Support glutathione in these additional ways
Many people with autoimmune conditions find plentiful glutathione is necessary to prevent or dampen autoimmune flares. In addition to supporting glutathione levels and recycling, below are additional strategies to prevent depletion of glutathione:
- Eat a diet of whole foods. Processed and fast foods contain hormones, excess sugars, chemical additives, genetically altered factors, antibiotics, and other ingredients that cause the body stress and deplete glutathione.
- Determine any food intolerances and remove those foods from your diet as they stress your immune system and tax glutathione levels. An elimination diet or a lab tests can help you determine which foods are inflammatory for you.
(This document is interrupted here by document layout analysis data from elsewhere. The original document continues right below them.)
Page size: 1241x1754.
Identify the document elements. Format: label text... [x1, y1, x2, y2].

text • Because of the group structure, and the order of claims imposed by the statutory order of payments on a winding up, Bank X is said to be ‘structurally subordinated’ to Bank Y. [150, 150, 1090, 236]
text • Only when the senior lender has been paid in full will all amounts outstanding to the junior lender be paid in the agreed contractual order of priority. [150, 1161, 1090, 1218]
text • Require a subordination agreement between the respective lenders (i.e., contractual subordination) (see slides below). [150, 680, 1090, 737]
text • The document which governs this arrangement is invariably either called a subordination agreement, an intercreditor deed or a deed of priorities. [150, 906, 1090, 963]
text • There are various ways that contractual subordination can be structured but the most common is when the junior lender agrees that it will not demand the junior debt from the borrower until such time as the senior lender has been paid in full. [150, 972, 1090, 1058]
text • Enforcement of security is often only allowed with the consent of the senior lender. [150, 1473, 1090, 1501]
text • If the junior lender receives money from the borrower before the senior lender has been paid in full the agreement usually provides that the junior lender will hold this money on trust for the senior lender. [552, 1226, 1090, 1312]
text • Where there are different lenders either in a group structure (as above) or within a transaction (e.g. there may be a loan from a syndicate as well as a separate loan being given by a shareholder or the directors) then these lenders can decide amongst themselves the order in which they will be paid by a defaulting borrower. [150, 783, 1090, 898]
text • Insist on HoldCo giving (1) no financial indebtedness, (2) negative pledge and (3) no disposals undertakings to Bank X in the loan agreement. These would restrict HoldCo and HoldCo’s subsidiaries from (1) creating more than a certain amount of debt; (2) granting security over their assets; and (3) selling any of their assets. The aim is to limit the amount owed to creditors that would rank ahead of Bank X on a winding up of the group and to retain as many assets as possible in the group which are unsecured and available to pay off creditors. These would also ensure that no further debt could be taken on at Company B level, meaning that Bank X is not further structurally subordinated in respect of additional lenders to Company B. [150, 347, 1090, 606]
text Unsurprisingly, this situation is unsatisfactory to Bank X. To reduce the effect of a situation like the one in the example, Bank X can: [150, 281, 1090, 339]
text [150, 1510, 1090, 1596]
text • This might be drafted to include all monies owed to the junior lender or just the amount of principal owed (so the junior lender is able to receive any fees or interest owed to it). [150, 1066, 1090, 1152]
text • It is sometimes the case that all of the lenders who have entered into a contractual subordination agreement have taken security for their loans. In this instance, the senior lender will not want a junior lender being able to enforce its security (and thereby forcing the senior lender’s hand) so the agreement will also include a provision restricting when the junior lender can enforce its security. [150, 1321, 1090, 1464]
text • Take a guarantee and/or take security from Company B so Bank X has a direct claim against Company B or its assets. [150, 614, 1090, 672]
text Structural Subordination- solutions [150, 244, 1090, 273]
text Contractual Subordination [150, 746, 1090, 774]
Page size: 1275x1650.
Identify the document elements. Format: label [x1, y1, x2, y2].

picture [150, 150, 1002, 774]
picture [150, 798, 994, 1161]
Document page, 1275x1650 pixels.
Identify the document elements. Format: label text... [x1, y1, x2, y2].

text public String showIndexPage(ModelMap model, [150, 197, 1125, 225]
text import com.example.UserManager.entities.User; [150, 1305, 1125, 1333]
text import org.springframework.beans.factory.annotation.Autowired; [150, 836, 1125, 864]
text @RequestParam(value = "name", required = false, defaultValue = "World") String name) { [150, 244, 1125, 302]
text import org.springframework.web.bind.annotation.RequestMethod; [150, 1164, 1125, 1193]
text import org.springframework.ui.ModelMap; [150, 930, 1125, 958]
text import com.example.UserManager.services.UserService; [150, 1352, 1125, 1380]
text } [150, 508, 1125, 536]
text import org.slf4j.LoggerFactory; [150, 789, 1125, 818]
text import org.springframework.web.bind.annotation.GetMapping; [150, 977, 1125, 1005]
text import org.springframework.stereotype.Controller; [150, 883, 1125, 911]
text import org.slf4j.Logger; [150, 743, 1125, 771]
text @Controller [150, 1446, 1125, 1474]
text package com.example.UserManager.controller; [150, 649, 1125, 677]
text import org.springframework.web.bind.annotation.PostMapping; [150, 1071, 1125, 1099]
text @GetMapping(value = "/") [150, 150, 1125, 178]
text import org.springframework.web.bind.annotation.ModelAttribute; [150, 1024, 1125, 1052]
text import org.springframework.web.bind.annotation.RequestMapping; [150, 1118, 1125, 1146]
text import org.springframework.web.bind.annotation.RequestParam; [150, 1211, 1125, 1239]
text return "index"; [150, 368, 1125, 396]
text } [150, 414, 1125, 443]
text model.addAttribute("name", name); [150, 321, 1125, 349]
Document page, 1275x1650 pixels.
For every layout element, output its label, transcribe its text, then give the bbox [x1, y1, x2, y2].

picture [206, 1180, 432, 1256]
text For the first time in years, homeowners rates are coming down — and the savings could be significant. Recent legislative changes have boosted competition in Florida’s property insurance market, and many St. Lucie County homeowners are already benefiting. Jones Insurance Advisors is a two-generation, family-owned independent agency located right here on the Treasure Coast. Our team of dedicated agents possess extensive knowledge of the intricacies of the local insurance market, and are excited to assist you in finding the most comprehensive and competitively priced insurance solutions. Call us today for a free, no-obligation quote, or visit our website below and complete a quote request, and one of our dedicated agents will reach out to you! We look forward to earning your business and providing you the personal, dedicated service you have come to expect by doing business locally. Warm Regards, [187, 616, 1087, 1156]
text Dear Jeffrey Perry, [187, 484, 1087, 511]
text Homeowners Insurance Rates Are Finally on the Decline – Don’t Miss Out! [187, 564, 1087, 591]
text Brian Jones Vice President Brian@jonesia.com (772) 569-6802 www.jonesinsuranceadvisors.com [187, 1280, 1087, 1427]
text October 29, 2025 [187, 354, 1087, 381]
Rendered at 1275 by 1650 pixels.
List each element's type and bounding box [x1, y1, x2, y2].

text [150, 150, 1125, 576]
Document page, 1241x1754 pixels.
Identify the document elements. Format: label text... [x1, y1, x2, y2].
- Get adequate quality sleep. Sleep deprivation is a major cause of stress on the body. Sleep issues are often secondary to something else, including brain-based issues, and it may take some sleuthing to find the source.
- Reduce your exposure to toxins and pollutants. They are found all around us, such as in body products, carpet, furniture (fire retardants), household cleaners, lawn care products, and elsewhere. With the amount of toxins in the environment and air that we have no control over, it’s smart to minimize your exposure to those you can in the home.
- Manage your autoimmune disease. Autoimmune or chronic diseases such as Hashimoto’s, diabetes, and rheumatoid arthritis tax the immune system and damage tissue. This depletes glutathione.
Boosting your glutathione antioxidant status, supporting glutathione recycling, and reducing sources of glutathione depletion can play a profound role in managing autoimmune disease, inflammation, chemical sensitivities, food sensitivities, and other chronic health issues.